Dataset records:
☆ ☆ ☆

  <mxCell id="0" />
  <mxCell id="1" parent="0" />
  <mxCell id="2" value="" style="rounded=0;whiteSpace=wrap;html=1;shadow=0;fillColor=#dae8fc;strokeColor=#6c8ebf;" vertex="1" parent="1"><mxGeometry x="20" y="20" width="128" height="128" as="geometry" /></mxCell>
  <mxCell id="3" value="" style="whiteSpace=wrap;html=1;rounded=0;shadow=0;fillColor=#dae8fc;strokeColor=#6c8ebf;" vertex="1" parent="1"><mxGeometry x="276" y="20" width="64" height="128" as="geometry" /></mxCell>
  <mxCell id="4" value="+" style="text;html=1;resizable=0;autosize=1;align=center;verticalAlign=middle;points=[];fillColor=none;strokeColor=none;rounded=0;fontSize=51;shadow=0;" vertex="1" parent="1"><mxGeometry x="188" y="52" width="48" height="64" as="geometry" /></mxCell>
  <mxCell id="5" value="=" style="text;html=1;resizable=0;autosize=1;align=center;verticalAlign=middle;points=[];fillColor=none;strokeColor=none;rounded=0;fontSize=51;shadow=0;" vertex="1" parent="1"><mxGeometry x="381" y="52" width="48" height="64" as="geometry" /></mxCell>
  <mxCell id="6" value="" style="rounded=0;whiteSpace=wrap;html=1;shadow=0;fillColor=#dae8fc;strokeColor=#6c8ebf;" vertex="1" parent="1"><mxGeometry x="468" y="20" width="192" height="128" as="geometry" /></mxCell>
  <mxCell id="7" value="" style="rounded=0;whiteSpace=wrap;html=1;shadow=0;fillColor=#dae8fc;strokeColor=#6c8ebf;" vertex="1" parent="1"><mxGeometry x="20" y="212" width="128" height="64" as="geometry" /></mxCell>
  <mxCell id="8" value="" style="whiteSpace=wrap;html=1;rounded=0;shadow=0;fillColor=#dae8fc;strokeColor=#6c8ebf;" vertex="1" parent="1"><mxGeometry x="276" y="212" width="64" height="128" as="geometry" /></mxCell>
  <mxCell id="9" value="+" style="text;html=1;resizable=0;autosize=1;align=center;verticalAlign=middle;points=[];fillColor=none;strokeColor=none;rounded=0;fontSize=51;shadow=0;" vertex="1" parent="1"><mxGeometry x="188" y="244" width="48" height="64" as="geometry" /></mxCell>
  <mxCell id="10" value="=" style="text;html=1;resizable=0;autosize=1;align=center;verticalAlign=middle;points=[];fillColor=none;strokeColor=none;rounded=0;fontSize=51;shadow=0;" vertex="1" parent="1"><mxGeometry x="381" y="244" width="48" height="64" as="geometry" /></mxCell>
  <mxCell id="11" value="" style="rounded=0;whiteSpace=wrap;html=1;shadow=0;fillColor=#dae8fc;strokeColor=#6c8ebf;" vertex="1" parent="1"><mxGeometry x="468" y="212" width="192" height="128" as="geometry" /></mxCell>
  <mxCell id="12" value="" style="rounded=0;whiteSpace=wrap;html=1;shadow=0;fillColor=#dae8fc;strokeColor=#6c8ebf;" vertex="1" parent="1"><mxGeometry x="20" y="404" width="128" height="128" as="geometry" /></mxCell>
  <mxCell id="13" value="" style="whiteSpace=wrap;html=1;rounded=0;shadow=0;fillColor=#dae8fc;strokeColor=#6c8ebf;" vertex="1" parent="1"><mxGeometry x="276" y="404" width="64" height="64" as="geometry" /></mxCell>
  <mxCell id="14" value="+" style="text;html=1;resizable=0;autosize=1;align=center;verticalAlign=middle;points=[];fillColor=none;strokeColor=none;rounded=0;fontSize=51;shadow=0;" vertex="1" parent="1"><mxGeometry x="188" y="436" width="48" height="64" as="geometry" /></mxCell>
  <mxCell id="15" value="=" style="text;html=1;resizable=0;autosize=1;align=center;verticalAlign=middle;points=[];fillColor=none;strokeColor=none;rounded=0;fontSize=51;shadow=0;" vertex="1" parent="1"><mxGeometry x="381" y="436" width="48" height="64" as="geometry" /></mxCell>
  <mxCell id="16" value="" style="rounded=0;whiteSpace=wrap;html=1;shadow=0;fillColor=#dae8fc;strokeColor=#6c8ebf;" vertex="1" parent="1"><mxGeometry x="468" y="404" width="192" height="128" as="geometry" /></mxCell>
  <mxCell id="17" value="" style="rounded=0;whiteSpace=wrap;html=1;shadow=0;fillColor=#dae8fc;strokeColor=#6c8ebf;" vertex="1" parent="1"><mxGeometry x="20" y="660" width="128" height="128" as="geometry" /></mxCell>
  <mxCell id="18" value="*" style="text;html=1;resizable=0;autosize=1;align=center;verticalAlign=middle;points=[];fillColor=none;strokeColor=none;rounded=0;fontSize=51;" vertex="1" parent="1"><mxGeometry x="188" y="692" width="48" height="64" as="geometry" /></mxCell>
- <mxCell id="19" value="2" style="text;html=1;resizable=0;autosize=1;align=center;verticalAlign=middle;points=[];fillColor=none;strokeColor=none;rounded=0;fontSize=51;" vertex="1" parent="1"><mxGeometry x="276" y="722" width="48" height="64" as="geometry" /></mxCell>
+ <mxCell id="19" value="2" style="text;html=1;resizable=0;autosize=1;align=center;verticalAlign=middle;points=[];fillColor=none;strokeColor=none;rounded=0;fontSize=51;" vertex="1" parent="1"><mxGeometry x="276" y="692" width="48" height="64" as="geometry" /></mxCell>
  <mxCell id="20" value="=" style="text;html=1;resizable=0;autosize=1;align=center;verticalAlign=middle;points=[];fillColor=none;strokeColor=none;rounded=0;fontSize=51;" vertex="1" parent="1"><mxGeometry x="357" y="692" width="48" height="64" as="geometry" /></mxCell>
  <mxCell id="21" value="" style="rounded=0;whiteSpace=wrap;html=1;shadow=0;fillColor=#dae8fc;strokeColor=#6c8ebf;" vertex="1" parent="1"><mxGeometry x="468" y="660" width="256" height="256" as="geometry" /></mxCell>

☆ ☆ ☆

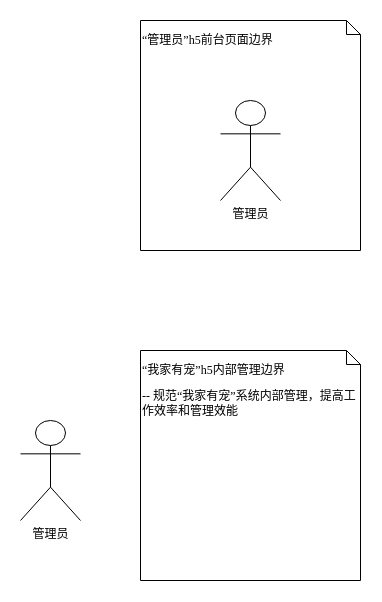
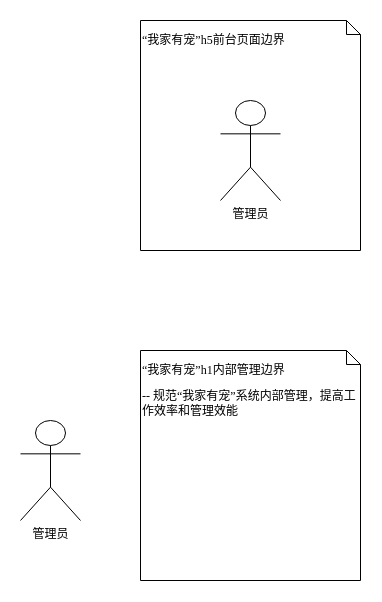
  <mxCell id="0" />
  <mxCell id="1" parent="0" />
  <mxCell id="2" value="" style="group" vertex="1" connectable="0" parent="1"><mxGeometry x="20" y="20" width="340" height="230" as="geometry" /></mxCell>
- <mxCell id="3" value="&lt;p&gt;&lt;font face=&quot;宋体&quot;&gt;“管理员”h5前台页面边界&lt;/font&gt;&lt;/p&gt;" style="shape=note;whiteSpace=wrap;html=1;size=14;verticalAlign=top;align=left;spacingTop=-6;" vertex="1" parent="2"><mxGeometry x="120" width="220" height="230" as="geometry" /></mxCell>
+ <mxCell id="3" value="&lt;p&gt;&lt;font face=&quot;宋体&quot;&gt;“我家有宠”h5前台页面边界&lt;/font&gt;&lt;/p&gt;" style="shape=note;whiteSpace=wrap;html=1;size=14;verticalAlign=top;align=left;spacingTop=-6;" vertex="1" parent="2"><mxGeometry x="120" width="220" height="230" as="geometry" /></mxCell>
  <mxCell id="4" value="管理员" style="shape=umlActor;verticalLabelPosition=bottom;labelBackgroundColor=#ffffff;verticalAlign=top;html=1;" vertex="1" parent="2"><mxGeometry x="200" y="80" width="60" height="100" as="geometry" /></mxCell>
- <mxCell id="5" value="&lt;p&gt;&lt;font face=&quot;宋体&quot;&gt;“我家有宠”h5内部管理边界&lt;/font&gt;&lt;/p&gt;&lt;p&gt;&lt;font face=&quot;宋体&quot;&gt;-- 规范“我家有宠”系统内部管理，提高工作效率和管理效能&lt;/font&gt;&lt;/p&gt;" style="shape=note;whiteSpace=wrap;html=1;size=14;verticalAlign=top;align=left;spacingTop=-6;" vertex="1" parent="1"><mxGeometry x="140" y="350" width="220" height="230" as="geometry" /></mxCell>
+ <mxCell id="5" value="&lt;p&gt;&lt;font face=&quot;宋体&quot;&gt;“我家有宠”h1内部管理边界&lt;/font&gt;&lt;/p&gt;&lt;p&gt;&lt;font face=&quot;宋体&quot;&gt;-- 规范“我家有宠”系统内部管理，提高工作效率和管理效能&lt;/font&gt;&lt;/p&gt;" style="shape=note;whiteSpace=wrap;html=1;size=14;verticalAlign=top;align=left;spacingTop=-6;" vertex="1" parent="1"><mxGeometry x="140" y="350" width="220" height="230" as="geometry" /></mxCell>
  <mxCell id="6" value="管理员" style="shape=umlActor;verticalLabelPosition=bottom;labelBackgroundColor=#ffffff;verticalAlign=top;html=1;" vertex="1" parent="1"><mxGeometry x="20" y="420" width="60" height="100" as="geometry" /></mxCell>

☆ ☆ ☆

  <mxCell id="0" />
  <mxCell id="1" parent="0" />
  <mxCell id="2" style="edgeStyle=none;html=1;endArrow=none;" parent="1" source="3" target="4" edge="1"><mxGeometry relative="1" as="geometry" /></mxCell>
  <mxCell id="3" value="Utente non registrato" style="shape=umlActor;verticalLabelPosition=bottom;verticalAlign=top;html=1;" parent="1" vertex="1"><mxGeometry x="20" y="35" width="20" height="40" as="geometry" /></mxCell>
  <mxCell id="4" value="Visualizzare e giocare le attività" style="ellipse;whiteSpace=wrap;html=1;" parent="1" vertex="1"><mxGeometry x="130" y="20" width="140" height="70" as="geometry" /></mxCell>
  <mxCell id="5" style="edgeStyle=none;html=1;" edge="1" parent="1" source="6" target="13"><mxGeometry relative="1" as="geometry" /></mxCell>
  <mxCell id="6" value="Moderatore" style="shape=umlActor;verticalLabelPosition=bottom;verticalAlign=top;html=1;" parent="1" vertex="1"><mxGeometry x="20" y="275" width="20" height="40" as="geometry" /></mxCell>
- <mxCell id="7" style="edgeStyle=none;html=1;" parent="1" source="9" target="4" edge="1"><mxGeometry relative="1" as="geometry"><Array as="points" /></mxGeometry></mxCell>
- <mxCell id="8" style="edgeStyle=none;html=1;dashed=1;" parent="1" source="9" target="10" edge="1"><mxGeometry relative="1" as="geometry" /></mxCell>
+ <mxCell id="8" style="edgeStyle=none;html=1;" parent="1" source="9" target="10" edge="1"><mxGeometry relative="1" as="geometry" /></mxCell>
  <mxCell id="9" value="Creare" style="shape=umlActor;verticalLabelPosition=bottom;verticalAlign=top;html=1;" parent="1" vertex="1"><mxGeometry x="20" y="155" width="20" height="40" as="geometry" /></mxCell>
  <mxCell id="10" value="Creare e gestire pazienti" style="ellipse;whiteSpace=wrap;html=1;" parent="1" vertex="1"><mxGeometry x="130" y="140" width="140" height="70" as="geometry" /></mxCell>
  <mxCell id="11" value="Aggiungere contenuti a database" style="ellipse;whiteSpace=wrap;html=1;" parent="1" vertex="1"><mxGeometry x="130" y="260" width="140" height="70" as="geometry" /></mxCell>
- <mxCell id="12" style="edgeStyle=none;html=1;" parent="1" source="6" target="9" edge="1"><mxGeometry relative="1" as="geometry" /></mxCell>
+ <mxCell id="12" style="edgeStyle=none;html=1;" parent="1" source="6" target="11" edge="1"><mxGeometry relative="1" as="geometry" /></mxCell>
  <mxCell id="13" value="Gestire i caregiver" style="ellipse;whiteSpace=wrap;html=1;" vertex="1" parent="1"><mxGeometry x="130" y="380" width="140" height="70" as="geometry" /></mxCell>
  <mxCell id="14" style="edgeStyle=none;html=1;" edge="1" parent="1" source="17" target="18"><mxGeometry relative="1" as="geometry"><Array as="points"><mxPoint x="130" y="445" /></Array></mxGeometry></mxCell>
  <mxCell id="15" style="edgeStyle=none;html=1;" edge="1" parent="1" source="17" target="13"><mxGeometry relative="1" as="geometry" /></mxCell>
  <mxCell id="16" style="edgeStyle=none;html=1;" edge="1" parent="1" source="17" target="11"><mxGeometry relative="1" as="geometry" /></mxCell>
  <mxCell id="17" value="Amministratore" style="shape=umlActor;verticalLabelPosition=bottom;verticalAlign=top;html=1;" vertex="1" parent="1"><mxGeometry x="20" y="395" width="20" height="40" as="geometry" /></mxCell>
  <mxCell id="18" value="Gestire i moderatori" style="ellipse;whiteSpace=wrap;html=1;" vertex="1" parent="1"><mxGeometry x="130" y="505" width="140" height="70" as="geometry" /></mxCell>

☆ ☆ ☆

> _Directions for this task_
Locate each line in the records above that contains the word "Utente" and copy those lines.

> _Result of this exercise_
  <mxCell id="3" value="Utente non registrato" style="shape=umlActor;verticalLabelPosition=bottom;verticalAlign=top;html=1;" parent="1" vertex="1"><mxGeometry x="20" y="35" width="20" height="40" as="geometry" /></mxCell>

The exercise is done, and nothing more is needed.